Problem to work on:
Report every line of the records below that contains the word "Right".

··· The data

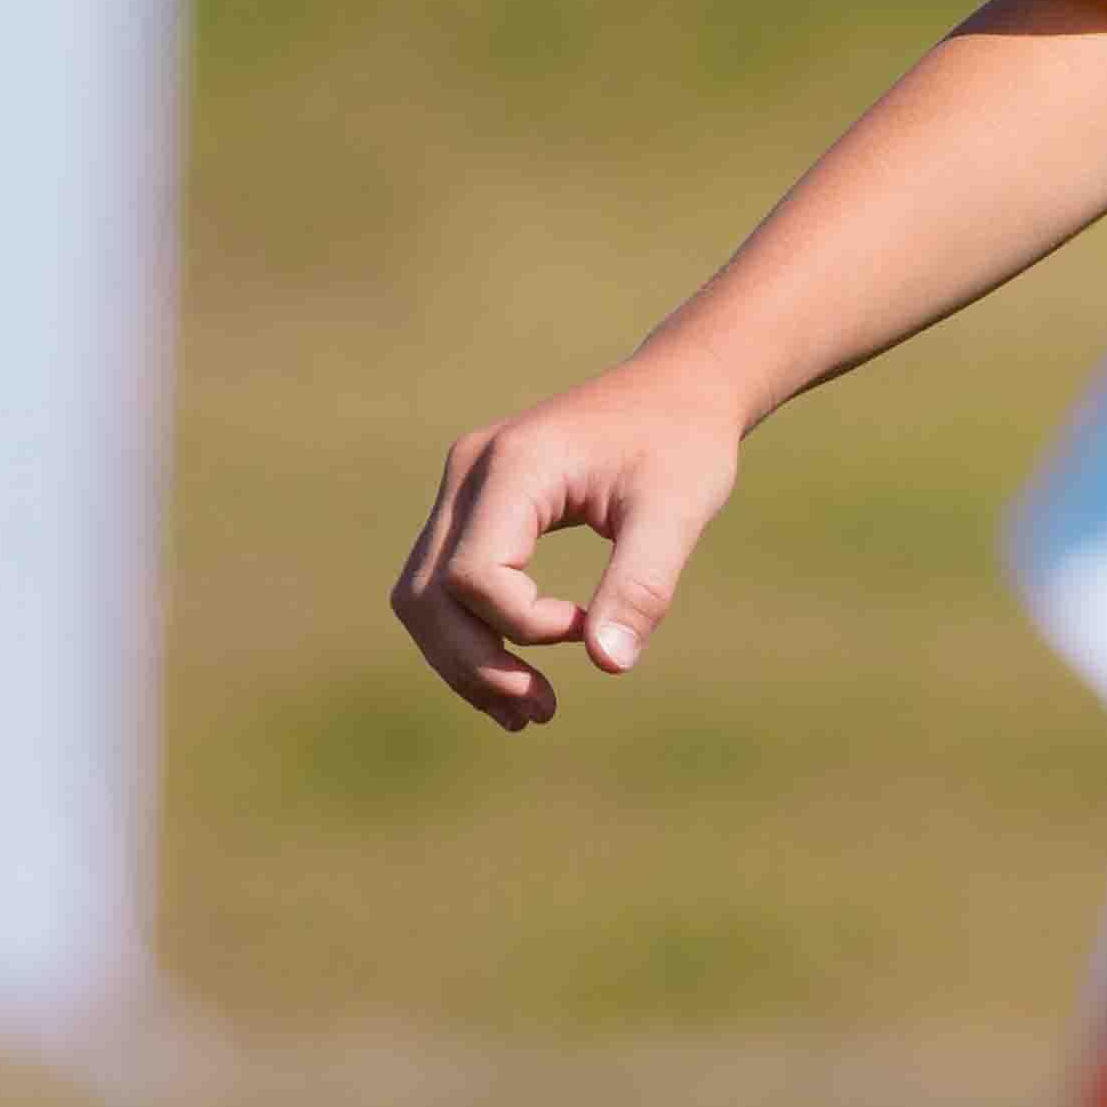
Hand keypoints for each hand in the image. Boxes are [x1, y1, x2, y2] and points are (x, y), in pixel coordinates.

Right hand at [392, 359, 747, 728]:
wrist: (676, 392)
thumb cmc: (683, 445)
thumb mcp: (678, 512)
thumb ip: (642, 585)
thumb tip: (609, 663)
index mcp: (513, 466)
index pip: (476, 576)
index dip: (525, 626)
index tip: (589, 627)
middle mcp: (470, 472)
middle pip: (428, 594)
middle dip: (476, 664)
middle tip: (541, 714)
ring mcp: (463, 487)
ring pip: (423, 595)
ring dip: (464, 661)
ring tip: (528, 713)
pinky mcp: (475, 505)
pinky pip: (446, 583)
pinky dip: (471, 636)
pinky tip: (517, 680)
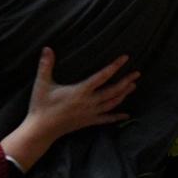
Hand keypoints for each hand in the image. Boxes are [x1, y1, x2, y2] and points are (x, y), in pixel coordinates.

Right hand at [4, 50, 138, 169]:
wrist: (41, 130)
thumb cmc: (41, 106)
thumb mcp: (42, 83)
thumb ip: (45, 65)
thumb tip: (47, 48)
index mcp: (80, 91)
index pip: (102, 76)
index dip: (114, 66)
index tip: (125, 58)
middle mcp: (88, 102)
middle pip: (113, 91)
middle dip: (126, 81)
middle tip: (137, 73)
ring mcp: (90, 113)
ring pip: (112, 103)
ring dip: (124, 94)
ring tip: (133, 86)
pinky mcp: (88, 121)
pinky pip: (106, 119)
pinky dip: (117, 116)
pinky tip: (126, 115)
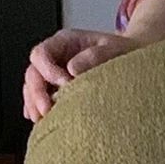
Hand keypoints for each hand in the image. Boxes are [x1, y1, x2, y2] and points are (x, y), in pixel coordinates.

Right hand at [22, 28, 136, 121]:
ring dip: (34, 104)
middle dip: (37, 92)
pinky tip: (41, 121)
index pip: (42, 54)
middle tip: (47, 110)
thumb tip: (72, 69)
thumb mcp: (116, 48)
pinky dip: (38, 109)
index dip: (48, 70)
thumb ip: (97, 55)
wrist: (132, 59)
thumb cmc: (124, 52)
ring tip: (42, 120)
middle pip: (33, 73)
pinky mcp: (56, 90)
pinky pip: (40, 99)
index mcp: (65, 41)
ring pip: (32, 88)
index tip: (64, 84)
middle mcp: (55, 57)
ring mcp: (54, 74)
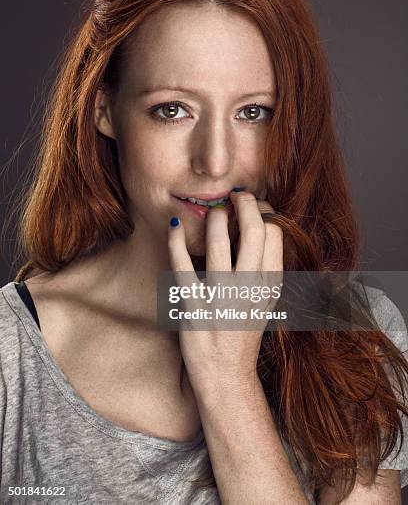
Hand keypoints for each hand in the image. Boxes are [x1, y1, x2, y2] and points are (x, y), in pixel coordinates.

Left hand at [167, 190, 282, 396]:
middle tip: (236, 195)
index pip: (275, 235)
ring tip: (214, 211)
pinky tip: (174, 225)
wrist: (226, 378)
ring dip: (215, 218)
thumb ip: (265, 269)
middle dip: (246, 204)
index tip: (253, 206)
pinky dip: (176, 241)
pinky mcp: (193, 308)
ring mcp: (221, 299)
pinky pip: (181, 266)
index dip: (264, 212)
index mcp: (270, 287)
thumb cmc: (243, 333)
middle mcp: (249, 290)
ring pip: (220, 242)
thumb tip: (260, 227)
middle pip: (255, 231)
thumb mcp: (265, 302)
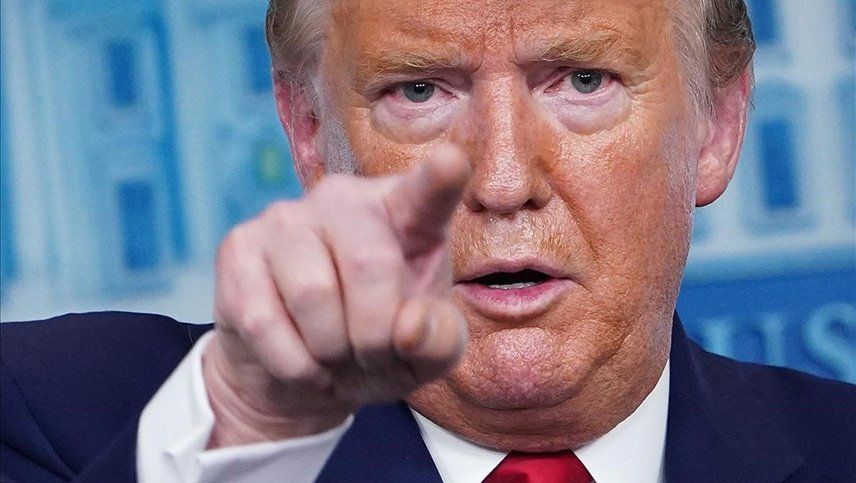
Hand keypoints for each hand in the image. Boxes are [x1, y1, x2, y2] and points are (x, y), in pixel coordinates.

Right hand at [203, 144, 470, 447]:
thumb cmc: (377, 350)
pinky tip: (302, 364)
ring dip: (330, 351)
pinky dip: (293, 365)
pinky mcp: (238, 248)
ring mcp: (286, 218)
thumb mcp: (424, 357)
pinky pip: (264, 320)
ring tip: (335, 356)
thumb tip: (408, 326)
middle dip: (374, 335)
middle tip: (371, 356)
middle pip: (368, 264)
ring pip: (312, 294)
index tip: (451, 162)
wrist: (303, 376)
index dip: (440, 178)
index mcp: (405, 215)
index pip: (427, 191)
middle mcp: (345, 200)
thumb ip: (438, 342)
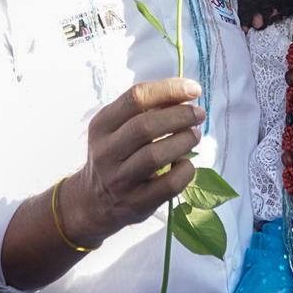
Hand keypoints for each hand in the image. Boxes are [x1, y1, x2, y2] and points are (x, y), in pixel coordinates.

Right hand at [62, 78, 204, 245]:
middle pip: (146, 126)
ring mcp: (120, 180)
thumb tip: (185, 94)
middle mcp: (106, 152)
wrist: (93, 201)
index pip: (135, 98)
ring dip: (184, 141)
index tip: (193, 89)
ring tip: (194, 135)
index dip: (169, 90)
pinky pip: (169, 185)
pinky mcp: (136, 203)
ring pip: (156, 156)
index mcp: (102, 125)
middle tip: (198, 114)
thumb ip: (145, 110)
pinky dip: (185, 170)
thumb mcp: (116, 128)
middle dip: (180, 116)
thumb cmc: (115, 155)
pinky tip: (185, 164)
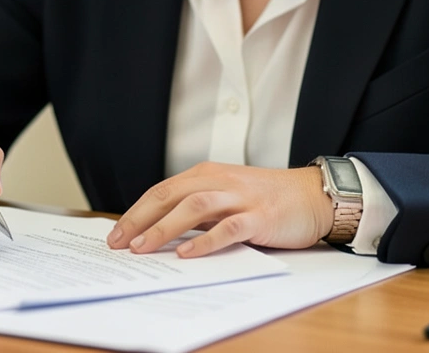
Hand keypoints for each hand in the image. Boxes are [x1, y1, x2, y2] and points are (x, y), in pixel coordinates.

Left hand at [106, 162, 334, 257]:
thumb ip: (197, 209)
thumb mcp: (226, 197)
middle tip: (118, 243)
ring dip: (164, 228)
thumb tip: (159, 231)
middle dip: (139, 220)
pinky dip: (205, 241)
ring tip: (143, 248)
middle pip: (170, 196)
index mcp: (207, 175)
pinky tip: (187, 254)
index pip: (161, 191)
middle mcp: (219, 181)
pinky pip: (228, 228)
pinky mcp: (260, 217)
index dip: (136, 213)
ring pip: (193, 208)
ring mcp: (240, 198)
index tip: (115, 235)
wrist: (313, 195)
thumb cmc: (267, 199)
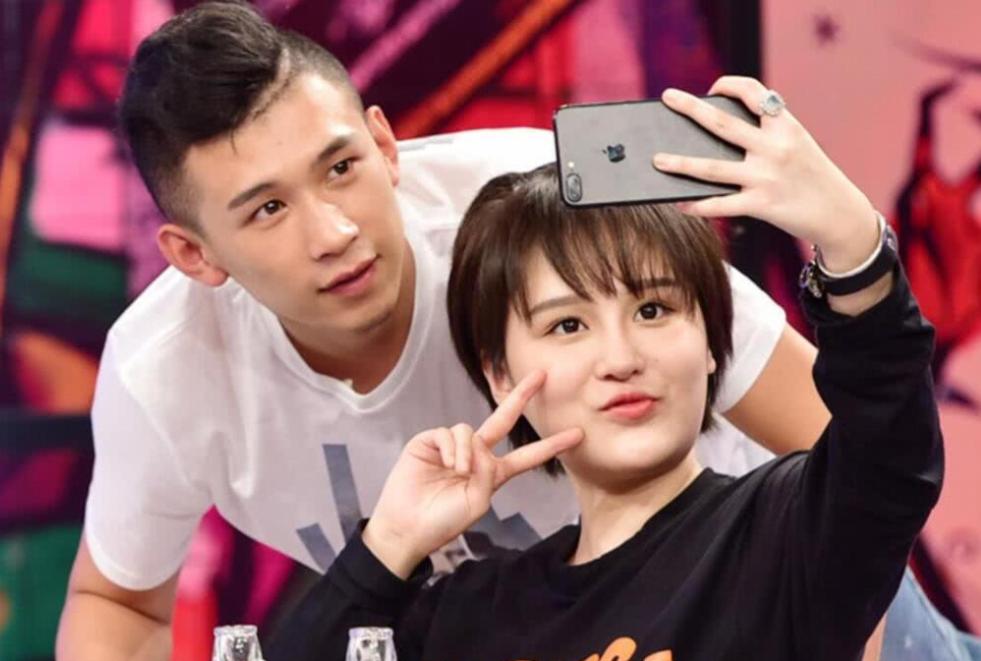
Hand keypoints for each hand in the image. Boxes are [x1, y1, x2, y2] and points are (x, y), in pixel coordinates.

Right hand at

······

Response box:
Right hand at [392, 359, 747, 728]:
Right hand at [4, 50, 138, 169]:
Right hand at [22, 28, 136, 121]:
Right hand at [203, 144, 470, 447]:
Right hand at [62, 78, 204, 245]:
Right hand at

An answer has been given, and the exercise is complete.